Pour sa part, Jacques Roy, professeur à HEC Montréal notamment spécialisé dans la gestion des transports, croit à une certaine reprise du marché des avions d’affaires après la tempête. Il croit néanmoins que des décisions difficiles attendent Éric Martel, qui a dirigé Hydro-Québec pendant cinq ans avant d’être nommé à la tête de Bombardier.

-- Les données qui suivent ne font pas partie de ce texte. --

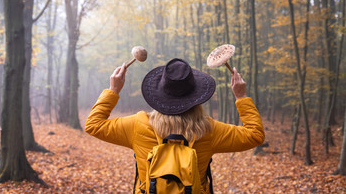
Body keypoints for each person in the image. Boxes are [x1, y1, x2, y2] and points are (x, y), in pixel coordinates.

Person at [85, 58, 265, 193]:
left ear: (158, 95)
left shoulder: (138, 125)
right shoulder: (209, 130)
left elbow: (93, 124)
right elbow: (255, 135)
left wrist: (113, 90)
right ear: (197, 98)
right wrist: (241, 97)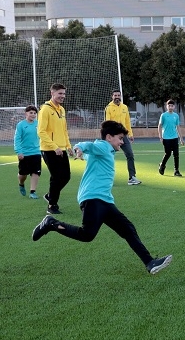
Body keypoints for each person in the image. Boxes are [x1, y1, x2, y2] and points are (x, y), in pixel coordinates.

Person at [31, 120, 173, 275]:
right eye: (120, 138)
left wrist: (82, 152)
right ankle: (51, 223)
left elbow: (89, 152)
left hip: (105, 200)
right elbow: (90, 146)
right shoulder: (103, 146)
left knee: (128, 229)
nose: (122, 141)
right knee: (87, 235)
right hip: (93, 198)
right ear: (109, 137)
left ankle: (150, 262)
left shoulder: (106, 150)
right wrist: (79, 147)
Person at [38, 83, 72, 214]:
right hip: (48, 149)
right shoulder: (45, 110)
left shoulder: (62, 110)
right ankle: (52, 206)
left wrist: (68, 146)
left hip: (61, 149)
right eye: (60, 93)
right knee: (56, 177)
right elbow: (41, 132)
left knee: (66, 176)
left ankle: (49, 196)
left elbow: (64, 130)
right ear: (52, 93)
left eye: (64, 93)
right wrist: (54, 146)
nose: (62, 96)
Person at [104, 90, 141, 185]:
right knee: (108, 156)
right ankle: (106, 178)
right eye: (115, 95)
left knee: (130, 155)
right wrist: (110, 136)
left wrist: (130, 134)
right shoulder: (108, 108)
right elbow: (107, 123)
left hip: (123, 136)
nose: (117, 97)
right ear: (112, 96)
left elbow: (127, 122)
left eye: (118, 95)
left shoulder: (124, 107)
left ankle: (132, 177)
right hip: (112, 136)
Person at [14, 106, 42, 199]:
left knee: (36, 172)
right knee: (23, 174)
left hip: (37, 152)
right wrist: (19, 152)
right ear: (26, 114)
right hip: (24, 153)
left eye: (34, 113)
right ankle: (21, 184)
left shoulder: (38, 124)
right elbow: (17, 139)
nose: (33, 115)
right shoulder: (21, 125)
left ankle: (32, 192)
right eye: (31, 113)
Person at [157, 99, 184, 177]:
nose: (170, 107)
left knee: (176, 154)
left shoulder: (176, 116)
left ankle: (176, 170)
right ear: (167, 106)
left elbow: (178, 127)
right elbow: (159, 126)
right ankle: (162, 165)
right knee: (168, 153)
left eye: (172, 106)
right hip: (166, 138)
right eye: (169, 106)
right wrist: (160, 137)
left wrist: (181, 138)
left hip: (174, 137)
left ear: (174, 107)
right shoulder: (164, 115)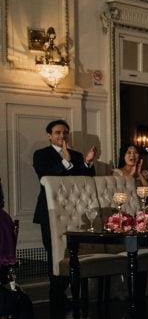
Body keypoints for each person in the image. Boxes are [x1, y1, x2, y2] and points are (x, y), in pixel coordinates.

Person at [32, 120, 95, 302]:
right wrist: (65, 161)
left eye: (65, 132)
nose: (62, 136)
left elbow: (87, 180)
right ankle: (57, 297)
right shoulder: (41, 154)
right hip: (50, 212)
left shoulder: (77, 155)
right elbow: (45, 176)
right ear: (49, 135)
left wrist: (87, 162)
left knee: (72, 253)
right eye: (58, 132)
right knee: (55, 253)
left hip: (74, 212)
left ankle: (72, 294)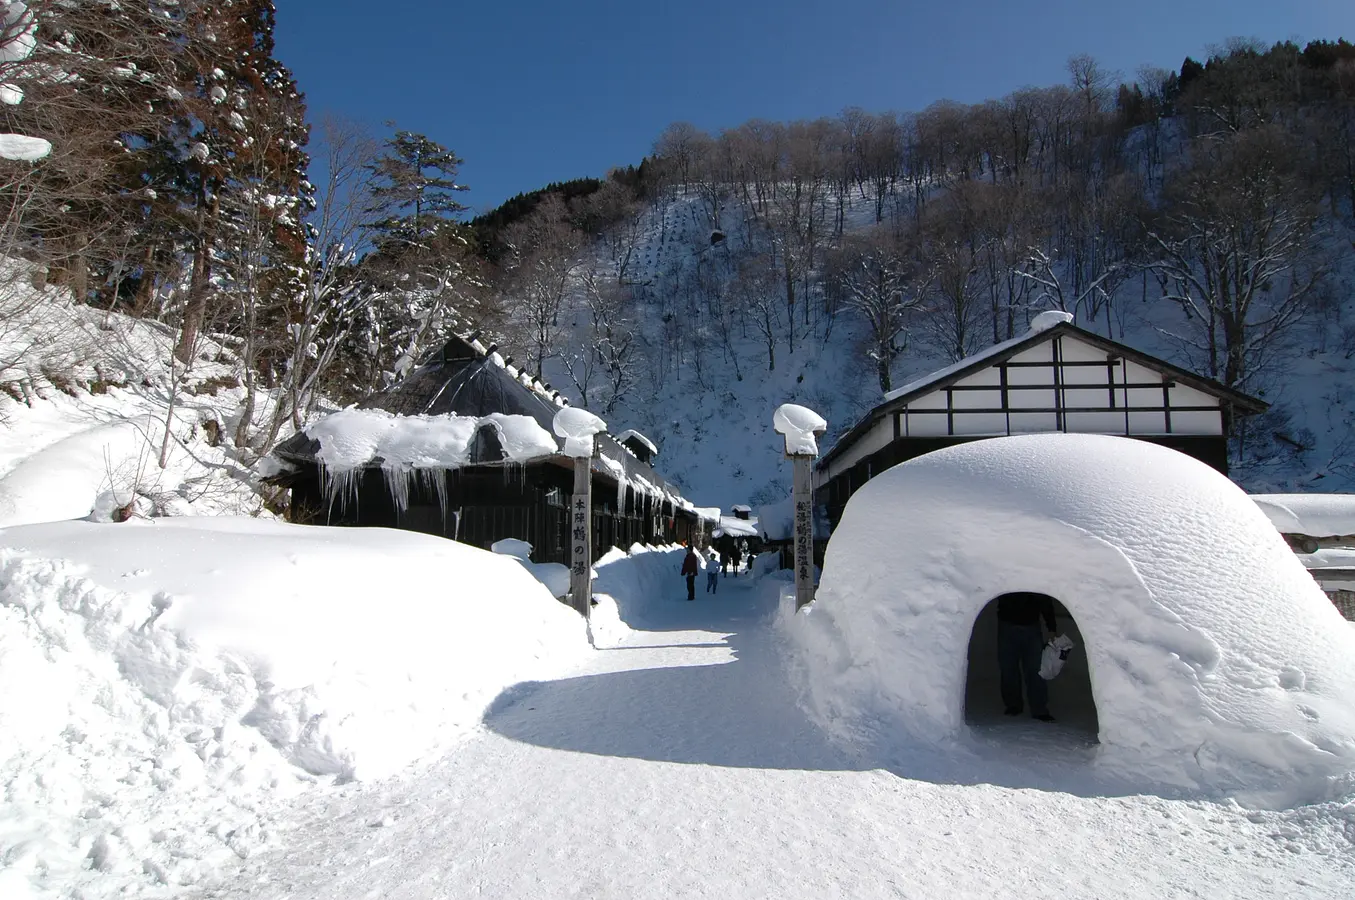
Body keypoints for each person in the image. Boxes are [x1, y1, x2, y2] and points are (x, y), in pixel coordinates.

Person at [995, 591, 1058, 721]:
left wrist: (1051, 627)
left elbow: (1044, 599)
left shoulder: (1033, 575)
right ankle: (1013, 705)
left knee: (1035, 669)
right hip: (1007, 625)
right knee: (1008, 667)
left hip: (1031, 626)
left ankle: (1039, 708)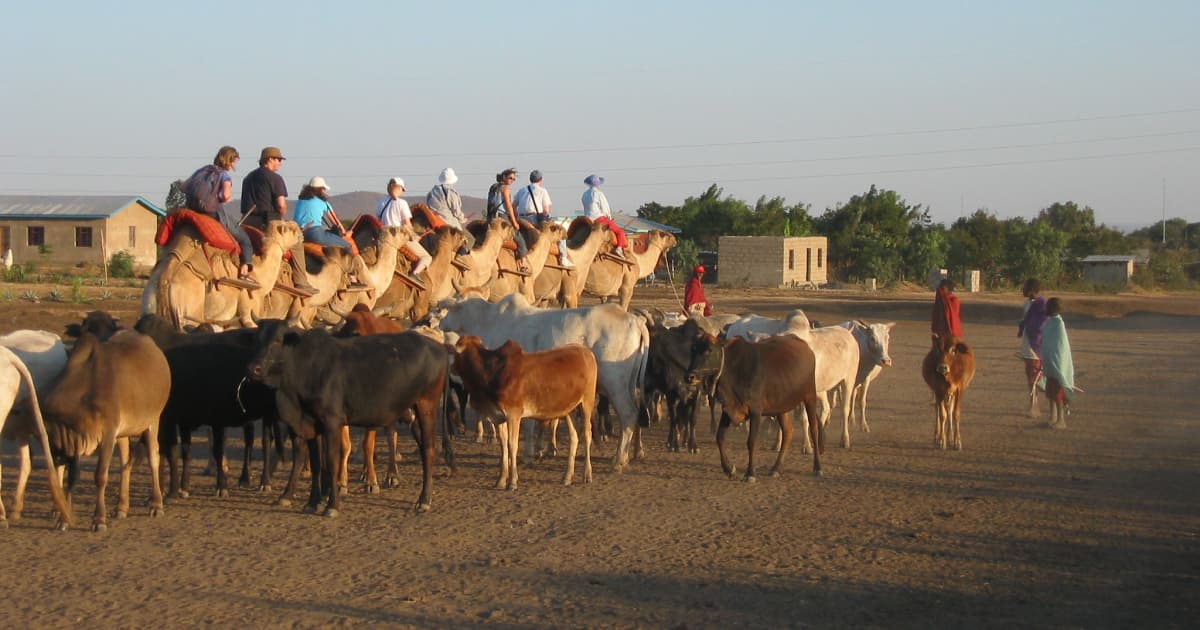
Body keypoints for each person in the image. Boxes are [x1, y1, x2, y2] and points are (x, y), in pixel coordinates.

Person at [239, 146, 317, 294]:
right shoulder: (275, 178)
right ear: (269, 159)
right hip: (269, 223)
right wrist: (283, 218)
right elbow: (281, 205)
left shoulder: (247, 178)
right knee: (297, 241)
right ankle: (301, 281)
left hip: (247, 222)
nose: (280, 163)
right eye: (279, 159)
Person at [184, 146, 256, 285]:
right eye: (234, 162)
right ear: (229, 160)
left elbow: (185, 186)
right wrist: (224, 199)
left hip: (192, 210)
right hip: (211, 213)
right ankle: (245, 269)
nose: (234, 165)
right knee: (245, 239)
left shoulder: (202, 170)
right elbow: (225, 195)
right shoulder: (224, 176)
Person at [375, 177, 433, 277]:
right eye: (402, 189)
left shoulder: (380, 202)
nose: (402, 192)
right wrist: (414, 236)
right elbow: (407, 223)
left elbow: (378, 221)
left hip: (382, 236)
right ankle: (415, 274)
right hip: (397, 237)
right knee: (426, 257)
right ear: (398, 188)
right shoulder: (402, 203)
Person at [514, 170, 573, 268]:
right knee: (561, 233)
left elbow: (513, 206)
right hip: (534, 219)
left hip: (520, 219)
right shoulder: (542, 191)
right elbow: (546, 210)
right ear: (540, 180)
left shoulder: (521, 190)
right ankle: (563, 257)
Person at [1038, 297, 1077, 428]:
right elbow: (1047, 342)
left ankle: (1061, 420)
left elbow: (1060, 348)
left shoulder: (1059, 324)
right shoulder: (1050, 323)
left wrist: (1056, 363)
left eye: (1048, 307)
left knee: (1057, 395)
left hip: (1056, 365)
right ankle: (1052, 416)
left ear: (1053, 309)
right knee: (1050, 393)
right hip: (1050, 364)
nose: (1045, 309)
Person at [486, 168, 530, 272]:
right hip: (502, 218)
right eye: (510, 178)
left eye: (513, 179)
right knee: (520, 240)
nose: (511, 181)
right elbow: (509, 206)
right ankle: (523, 264)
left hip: (491, 218)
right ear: (504, 176)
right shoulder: (505, 188)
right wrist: (514, 222)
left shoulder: (493, 187)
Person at [293, 177, 353, 250]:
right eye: (324, 189)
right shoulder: (323, 202)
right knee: (348, 246)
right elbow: (335, 222)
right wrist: (345, 234)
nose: (325, 192)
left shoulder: (300, 201)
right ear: (321, 190)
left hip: (296, 233)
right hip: (314, 233)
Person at [1018, 278, 1049, 416]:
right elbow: (1026, 320)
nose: (1022, 290)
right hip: (1027, 345)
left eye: (1024, 287)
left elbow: (1043, 323)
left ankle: (1034, 407)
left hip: (1034, 347)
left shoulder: (1041, 304)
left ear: (1031, 290)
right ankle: (1034, 404)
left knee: (1034, 378)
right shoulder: (1028, 304)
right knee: (1032, 378)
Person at [581, 174, 629, 260]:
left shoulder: (584, 194)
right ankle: (619, 248)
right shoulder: (599, 193)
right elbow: (605, 209)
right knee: (620, 231)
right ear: (598, 184)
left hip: (587, 219)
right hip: (599, 219)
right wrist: (610, 219)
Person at [425, 167, 474, 251]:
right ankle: (460, 257)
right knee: (470, 239)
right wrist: (463, 219)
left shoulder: (432, 192)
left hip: (433, 222)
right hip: (448, 223)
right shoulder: (451, 192)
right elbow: (456, 211)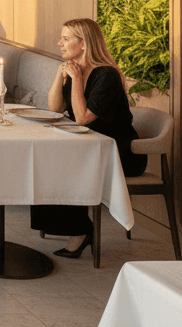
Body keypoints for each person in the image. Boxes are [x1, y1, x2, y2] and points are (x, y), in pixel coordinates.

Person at [31, 19, 146, 257]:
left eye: (66, 39)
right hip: (87, 147)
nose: (59, 43)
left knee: (63, 163)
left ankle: (80, 231)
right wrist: (59, 76)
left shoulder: (106, 75)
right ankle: (74, 227)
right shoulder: (76, 70)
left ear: (84, 44)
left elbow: (83, 118)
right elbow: (54, 109)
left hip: (118, 152)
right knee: (46, 158)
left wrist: (76, 80)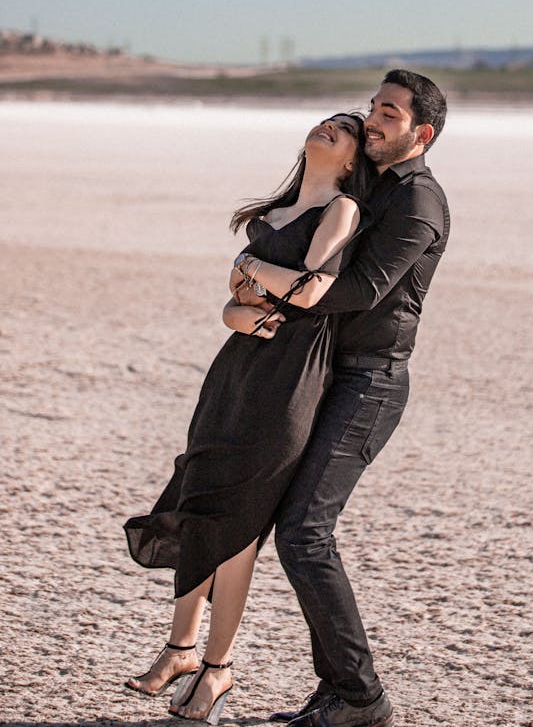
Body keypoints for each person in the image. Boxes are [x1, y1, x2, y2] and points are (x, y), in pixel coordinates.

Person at [123, 112, 375, 724]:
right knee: (201, 498)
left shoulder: (341, 210)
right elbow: (236, 305)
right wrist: (246, 303)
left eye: (343, 129)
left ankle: (216, 666)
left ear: (350, 160)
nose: (328, 128)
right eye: (324, 122)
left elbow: (310, 291)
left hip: (289, 379)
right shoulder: (272, 217)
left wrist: (256, 276)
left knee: (241, 521)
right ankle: (185, 651)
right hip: (234, 374)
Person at [236, 69, 449, 727]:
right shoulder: (370, 187)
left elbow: (359, 291)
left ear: (423, 132)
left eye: (390, 111)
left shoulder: (418, 202)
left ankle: (363, 698)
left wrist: (263, 276)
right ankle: (336, 693)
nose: (374, 118)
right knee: (292, 527)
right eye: (373, 106)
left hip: (371, 382)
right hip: (325, 371)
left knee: (305, 531)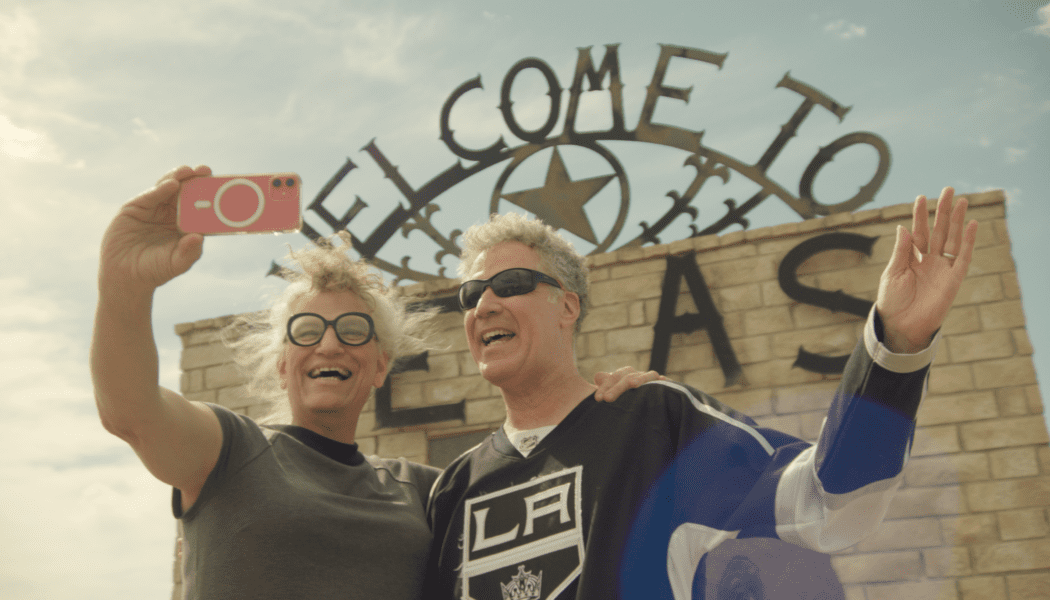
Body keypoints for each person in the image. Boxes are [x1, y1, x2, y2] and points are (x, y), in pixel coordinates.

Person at [90, 165, 657, 600]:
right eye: (307, 330)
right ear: (283, 362)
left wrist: (620, 407)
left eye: (353, 330)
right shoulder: (228, 450)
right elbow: (130, 410)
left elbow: (557, 495)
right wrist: (124, 288)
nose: (330, 344)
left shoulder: (430, 489)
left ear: (381, 365)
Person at [423, 187, 979, 600]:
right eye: (471, 294)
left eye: (512, 284)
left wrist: (895, 349)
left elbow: (828, 503)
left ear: (567, 306)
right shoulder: (455, 488)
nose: (484, 306)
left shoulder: (654, 423)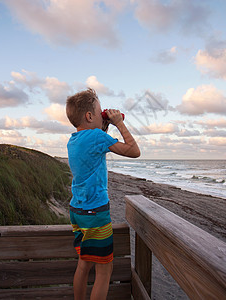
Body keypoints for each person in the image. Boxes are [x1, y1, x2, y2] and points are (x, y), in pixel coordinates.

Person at [66, 88, 140, 299]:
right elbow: (134, 151)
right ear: (89, 116)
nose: (103, 114)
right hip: (95, 213)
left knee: (84, 264)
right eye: (100, 112)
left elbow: (95, 146)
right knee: (104, 270)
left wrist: (103, 124)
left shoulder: (74, 140)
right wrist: (118, 122)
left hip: (77, 212)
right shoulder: (97, 137)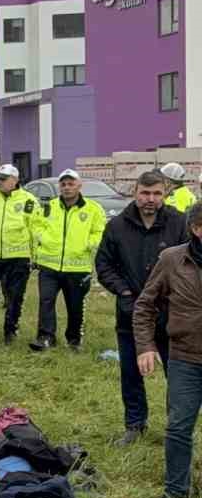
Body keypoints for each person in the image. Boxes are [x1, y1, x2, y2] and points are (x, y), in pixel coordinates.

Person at [96, 170, 187, 446]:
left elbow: (191, 261)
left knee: (179, 373)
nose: (150, 199)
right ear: (134, 192)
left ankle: (177, 426)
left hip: (171, 314)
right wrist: (123, 291)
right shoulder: (117, 226)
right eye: (145, 193)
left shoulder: (178, 223)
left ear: (165, 193)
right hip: (131, 312)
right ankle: (135, 425)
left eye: (156, 193)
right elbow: (104, 265)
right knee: (131, 372)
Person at [135, 203, 202, 498]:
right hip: (185, 358)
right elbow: (145, 306)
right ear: (195, 229)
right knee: (178, 426)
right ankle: (176, 492)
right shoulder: (172, 260)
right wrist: (146, 346)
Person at [29, 170, 106, 352]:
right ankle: (46, 338)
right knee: (46, 302)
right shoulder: (49, 206)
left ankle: (74, 340)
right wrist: (43, 237)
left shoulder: (93, 208)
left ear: (79, 186)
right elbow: (36, 224)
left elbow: (100, 231)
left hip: (78, 267)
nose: (66, 187)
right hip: (49, 265)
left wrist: (88, 243)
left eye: (71, 184)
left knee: (75, 306)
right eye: (63, 184)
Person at [0, 164, 36, 343]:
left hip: (18, 256)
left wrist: (34, 256)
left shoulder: (28, 200)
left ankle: (10, 330)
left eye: (4, 179)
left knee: (15, 296)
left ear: (15, 180)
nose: (0, 182)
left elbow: (35, 229)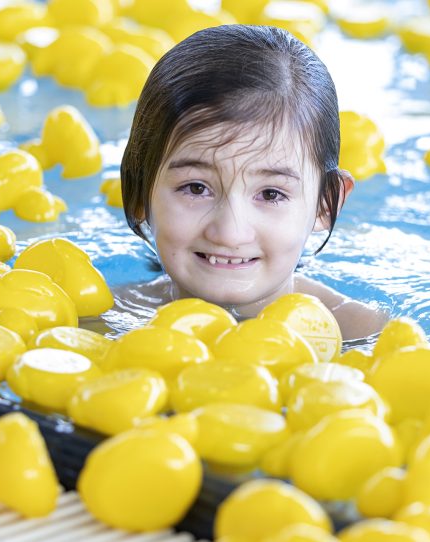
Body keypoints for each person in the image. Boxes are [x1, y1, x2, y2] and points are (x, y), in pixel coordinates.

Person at [114, 24, 388, 341]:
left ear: (325, 203)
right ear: (137, 193)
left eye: (271, 194)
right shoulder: (112, 320)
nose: (230, 233)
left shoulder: (362, 336)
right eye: (196, 188)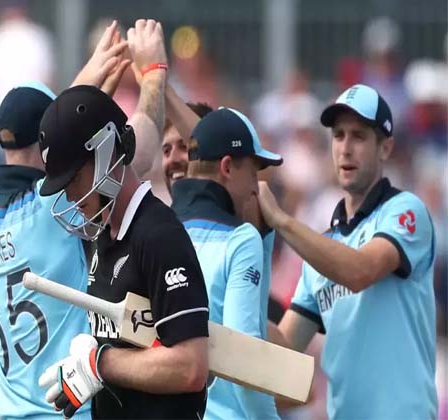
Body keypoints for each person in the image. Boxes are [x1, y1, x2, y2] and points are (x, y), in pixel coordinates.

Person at [0, 19, 170, 419]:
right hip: (66, 412)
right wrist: (153, 75)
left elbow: (59, 143)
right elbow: (141, 151)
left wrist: (92, 83)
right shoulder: (51, 207)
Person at [36, 23, 209, 419]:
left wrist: (100, 363)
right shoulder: (106, 234)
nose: (70, 197)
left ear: (105, 154)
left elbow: (191, 366)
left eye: (74, 179)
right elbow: (138, 144)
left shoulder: (158, 235)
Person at [258, 84, 437, 419]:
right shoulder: (323, 250)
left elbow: (359, 271)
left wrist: (280, 219)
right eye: (338, 135)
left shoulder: (405, 210)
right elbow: (285, 348)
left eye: (358, 136)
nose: (345, 148)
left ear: (385, 148)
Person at [170, 107, 282, 419]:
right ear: (227, 167)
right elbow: (241, 357)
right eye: (253, 173)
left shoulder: (157, 227)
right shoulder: (241, 239)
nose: (256, 188)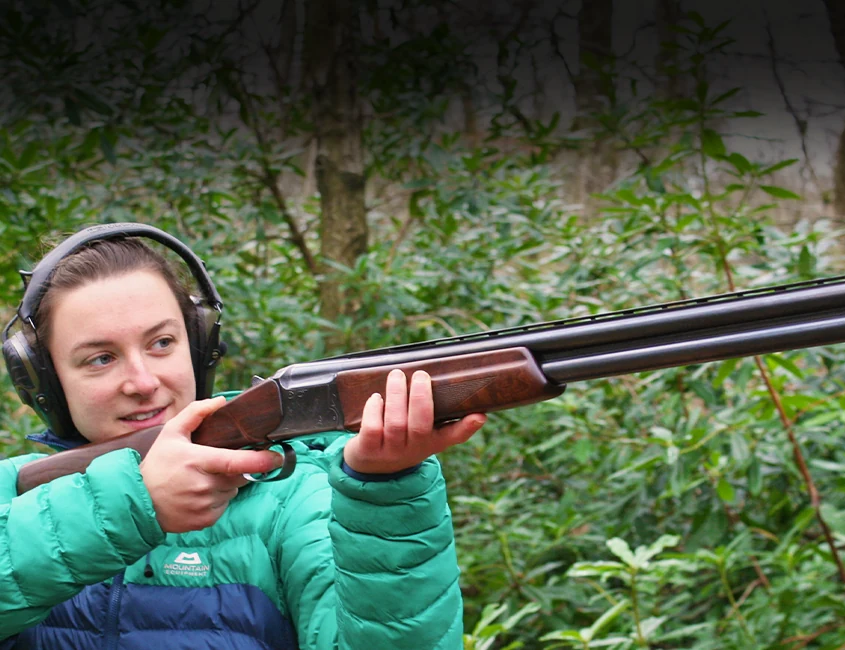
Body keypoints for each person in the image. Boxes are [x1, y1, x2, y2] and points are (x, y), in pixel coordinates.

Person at [0, 223, 486, 649]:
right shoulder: (15, 497)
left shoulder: (290, 499)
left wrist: (385, 492)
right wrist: (134, 503)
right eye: (100, 358)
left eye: (162, 343)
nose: (143, 381)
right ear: (47, 383)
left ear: (199, 347)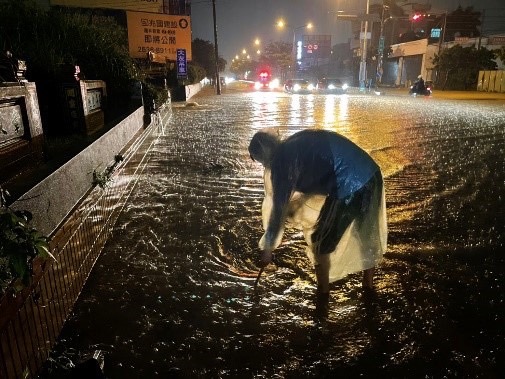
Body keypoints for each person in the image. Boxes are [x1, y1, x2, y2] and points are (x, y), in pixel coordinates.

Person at [248, 129, 387, 314]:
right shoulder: (293, 144)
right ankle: (368, 286)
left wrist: (267, 249)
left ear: (263, 156)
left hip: (350, 185)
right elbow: (320, 171)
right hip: (372, 173)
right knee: (365, 234)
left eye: (259, 161)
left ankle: (323, 295)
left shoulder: (282, 165)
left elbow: (277, 212)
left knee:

« Une fois que l’on se sera départi de la division transport, il faudra ramener la structure de l’entreprise à un niveau où l’on ne gère qu’un seul secteur », a-t-il expliqué, au bout du fil, en disant s’attendre entre autres à une nouvelle rationalisation au sein de la compagnie.

Pas d’accord

Dans un courriel, le porte-parole de Bombardier, Olivier Marcil, a signifié son désaccord avec les analyses des deux agences, en rappelant que plusieurs compagnies avaient fait l’objet d’une décote depuis la tempête provoquée par la COVID-19.

Il a indiqué que Standard & Poor’s et Fitch avaient aussi « mis en évidence la solide position de liquidité de Bombardier à court terme » et sa position de chef de file dans le secteur des avions d’affaires.

Une tranche de dette évaluée à 1,48 milliard US arrive à échéance en 2021 et une autre de 1,7 milliard US est prévue pour l’année suivante.

L’entreprise a récemment décidé de reporter son assemblée annuelle des actionnaires qui devait avoir lieu le 7 mai. La nouvelle date n’a pas été déterminée, mais le rendez-vous se tiendra avant le 30 juin.